When I think about the kitchen now, it strikes me that it was a place of initiation. A guest would first come for a cup of tea, perhaps to grill Chimen on his knowledge about an historical topic and ask him for references for which, inevitably, he could conjure up the exact page (and go on to locate the book on his shelves to prove his point); and then, inexorably, and assuming Chimen did not find fault with the visitor’s approach to the world of ideas, the guest would be invited to dinner. Tea in the kitchen was a testing ground for the salon. To the intellectually agile, witty and cultured, the doors were thrown open in succession: first to the kitchen, then the dining room, then the front sitting room – where it was entirely likely that the conversation, begun over a cup of tea in the kitchen early that afternoon, would continue until well into the small hours of the night.
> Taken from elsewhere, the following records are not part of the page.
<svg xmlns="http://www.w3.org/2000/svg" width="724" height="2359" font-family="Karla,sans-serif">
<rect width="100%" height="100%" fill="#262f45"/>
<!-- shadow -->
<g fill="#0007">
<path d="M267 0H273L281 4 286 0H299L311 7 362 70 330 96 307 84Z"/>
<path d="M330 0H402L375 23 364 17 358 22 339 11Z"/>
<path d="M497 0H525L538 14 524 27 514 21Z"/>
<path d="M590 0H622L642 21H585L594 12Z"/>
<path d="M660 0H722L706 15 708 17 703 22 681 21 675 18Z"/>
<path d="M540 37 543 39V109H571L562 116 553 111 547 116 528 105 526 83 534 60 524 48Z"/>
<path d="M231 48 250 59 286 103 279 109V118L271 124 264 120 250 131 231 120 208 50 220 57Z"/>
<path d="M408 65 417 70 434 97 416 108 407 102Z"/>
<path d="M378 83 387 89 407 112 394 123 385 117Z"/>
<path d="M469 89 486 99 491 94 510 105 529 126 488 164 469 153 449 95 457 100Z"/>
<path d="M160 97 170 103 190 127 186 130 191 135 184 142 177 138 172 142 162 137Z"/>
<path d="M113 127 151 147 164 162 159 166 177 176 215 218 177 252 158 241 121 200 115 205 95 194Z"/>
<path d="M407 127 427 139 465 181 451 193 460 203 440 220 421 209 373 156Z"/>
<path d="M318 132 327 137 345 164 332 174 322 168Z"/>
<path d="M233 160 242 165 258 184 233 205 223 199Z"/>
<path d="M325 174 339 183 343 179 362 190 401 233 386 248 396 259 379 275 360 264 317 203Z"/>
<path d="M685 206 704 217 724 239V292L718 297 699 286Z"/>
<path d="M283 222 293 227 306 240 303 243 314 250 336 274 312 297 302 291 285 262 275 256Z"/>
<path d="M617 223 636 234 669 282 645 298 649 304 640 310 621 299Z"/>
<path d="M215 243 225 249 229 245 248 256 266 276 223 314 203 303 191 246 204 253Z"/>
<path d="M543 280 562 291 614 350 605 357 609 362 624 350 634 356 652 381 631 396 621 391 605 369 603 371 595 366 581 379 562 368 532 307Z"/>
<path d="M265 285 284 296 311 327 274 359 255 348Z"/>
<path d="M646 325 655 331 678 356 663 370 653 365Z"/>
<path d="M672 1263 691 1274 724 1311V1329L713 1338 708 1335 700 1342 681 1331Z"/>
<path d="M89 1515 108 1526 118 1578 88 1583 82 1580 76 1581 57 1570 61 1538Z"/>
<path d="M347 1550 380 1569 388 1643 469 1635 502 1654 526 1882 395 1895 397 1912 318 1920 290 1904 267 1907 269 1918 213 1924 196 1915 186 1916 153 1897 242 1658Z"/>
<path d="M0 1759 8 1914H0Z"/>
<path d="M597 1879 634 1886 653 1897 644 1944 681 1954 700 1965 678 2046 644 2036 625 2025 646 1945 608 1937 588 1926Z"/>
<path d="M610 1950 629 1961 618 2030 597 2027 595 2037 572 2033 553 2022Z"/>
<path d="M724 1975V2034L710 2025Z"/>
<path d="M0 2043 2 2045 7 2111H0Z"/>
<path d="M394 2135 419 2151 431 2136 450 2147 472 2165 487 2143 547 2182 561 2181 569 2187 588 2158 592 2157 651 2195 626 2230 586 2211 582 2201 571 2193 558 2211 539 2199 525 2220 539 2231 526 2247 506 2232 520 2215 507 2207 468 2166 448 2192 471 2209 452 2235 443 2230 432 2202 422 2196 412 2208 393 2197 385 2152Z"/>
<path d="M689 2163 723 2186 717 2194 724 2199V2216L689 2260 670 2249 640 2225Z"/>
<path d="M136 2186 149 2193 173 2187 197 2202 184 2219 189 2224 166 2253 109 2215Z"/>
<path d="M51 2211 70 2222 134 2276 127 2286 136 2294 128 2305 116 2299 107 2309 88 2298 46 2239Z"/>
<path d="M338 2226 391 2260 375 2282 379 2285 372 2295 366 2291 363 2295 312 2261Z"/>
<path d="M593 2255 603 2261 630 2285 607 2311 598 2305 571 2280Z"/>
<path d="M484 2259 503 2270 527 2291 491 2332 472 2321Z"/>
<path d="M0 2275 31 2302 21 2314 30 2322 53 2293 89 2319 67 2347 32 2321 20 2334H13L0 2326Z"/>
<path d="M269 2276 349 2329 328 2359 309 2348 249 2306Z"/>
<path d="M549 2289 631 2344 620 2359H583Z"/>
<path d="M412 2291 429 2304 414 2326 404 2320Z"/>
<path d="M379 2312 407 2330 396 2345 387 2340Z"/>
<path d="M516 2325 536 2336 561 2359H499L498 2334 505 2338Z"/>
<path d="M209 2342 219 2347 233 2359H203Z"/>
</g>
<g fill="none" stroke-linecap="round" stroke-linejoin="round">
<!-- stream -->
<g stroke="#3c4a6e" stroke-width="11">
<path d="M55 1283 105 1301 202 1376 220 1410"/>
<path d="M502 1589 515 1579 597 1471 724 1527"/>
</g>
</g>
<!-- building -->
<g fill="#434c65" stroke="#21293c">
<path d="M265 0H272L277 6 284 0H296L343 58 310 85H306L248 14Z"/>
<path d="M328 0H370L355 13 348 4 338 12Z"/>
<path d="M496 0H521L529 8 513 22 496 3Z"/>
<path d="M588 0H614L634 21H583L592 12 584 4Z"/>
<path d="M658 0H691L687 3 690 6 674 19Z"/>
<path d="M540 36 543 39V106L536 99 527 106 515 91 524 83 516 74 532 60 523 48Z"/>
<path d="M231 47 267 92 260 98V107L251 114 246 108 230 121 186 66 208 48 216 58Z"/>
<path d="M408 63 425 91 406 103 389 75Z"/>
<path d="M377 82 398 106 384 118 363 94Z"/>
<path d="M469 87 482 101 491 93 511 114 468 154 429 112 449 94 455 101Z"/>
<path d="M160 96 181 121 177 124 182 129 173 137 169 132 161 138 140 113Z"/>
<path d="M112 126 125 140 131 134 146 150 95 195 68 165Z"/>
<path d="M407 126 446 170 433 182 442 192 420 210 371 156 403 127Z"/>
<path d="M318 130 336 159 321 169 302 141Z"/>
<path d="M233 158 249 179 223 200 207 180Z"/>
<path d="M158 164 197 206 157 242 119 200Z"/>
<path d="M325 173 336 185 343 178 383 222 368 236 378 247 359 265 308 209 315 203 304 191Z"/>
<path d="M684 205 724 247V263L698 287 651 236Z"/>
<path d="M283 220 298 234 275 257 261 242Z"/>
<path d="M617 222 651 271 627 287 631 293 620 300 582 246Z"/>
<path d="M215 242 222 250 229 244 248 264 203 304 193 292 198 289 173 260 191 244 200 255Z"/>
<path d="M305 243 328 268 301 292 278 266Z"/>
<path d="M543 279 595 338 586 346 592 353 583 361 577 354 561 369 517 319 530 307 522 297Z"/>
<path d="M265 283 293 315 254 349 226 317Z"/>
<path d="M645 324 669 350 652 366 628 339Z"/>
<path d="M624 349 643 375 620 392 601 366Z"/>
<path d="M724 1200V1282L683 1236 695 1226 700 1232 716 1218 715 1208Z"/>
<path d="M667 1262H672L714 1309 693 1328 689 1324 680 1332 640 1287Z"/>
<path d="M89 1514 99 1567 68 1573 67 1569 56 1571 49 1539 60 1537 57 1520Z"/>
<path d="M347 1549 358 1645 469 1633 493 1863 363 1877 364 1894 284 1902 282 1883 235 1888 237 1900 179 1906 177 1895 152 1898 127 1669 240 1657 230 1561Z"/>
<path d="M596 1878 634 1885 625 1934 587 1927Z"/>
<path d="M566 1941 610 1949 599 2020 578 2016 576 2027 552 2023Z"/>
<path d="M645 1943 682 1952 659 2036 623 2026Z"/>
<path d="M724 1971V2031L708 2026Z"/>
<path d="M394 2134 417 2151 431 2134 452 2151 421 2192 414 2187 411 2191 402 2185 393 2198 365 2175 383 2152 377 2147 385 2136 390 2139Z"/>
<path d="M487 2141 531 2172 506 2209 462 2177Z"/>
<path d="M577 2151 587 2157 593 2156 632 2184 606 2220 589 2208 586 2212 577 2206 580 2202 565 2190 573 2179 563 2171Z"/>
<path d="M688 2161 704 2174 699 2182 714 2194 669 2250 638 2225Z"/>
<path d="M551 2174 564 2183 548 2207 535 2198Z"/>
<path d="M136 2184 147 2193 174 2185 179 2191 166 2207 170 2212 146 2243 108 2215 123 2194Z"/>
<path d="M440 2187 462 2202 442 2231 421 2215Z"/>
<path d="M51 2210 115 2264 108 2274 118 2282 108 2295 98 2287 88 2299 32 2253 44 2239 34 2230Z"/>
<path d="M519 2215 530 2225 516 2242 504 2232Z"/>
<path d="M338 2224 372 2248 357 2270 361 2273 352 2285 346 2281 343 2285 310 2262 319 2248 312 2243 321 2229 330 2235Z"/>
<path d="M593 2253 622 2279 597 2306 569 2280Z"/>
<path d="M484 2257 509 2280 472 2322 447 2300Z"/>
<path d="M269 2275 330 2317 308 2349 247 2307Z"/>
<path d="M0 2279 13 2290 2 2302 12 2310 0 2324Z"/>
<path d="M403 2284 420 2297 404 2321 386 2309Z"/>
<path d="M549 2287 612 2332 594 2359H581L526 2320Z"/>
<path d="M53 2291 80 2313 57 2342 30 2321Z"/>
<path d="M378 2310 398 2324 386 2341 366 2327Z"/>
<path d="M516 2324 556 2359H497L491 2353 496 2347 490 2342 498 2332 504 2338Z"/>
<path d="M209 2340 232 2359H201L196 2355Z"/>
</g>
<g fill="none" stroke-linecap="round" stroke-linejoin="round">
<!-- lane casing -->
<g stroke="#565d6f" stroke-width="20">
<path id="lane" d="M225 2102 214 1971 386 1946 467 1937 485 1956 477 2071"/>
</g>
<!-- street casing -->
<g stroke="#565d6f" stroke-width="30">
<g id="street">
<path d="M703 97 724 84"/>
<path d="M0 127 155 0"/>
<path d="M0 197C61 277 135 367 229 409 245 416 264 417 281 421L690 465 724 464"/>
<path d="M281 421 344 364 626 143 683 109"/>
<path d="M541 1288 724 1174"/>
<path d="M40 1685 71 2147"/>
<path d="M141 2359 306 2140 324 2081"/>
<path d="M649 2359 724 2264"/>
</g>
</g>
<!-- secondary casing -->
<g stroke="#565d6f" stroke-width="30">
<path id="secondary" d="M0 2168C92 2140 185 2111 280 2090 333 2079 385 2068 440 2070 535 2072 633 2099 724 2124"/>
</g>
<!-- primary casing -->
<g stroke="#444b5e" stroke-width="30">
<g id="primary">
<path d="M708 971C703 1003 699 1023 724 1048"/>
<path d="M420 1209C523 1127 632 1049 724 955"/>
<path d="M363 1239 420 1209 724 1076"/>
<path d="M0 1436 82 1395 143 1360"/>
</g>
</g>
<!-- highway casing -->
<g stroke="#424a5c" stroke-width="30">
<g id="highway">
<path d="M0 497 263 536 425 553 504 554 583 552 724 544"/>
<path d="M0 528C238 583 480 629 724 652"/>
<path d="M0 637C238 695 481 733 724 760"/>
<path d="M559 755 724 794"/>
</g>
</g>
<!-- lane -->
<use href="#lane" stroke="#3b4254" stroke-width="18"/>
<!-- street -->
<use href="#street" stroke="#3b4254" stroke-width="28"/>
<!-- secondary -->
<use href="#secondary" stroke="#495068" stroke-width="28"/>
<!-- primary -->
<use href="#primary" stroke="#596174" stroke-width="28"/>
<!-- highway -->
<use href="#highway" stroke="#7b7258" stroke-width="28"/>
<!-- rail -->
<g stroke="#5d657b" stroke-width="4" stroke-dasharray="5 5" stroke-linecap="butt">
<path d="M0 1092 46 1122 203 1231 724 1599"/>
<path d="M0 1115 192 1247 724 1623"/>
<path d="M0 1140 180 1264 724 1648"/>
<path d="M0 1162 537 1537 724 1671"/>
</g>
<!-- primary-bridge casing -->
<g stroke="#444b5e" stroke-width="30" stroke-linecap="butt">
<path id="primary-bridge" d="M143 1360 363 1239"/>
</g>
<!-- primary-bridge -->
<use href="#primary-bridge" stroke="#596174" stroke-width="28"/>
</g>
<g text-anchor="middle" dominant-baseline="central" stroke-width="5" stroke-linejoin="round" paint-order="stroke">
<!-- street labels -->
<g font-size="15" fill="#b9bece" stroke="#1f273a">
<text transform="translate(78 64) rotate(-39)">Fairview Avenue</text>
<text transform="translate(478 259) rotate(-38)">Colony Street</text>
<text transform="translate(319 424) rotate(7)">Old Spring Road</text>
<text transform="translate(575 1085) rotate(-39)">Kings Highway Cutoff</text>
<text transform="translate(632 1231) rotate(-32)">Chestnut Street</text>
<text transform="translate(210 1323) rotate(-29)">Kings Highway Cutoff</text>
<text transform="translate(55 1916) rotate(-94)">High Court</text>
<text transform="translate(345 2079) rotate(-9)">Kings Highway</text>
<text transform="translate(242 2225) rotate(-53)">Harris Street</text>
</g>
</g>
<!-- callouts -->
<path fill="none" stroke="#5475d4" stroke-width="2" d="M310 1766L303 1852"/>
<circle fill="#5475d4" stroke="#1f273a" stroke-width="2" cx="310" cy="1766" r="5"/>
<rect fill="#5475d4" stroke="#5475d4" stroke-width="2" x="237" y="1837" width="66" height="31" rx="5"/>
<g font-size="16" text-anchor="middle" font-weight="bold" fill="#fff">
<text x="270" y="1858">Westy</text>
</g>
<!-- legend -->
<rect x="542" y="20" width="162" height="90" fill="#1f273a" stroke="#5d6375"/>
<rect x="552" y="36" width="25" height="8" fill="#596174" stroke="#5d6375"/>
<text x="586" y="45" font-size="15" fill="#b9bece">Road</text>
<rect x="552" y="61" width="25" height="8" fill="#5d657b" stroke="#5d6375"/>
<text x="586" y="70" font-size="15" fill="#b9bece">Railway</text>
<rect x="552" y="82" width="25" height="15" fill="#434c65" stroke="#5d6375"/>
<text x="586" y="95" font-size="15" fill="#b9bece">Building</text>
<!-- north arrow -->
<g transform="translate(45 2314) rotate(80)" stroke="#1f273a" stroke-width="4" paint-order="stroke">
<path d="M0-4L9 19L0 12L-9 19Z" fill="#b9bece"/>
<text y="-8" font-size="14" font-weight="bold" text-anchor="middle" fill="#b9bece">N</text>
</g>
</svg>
That was how Chimen’s Oxford friend, the historian Harry Shukman, was initiated; introduced to Chimen by Shmuel Ettinger in the late 1950s on the steps of the British Museum, Shukman wandered the streets of Bloomsbury with his new acquaintance for two hours, discussing early twentieth-century Russian socialist movements. Soon thereafter, he received an invitation back to the house for tea. And after that, Mimi started feeding him.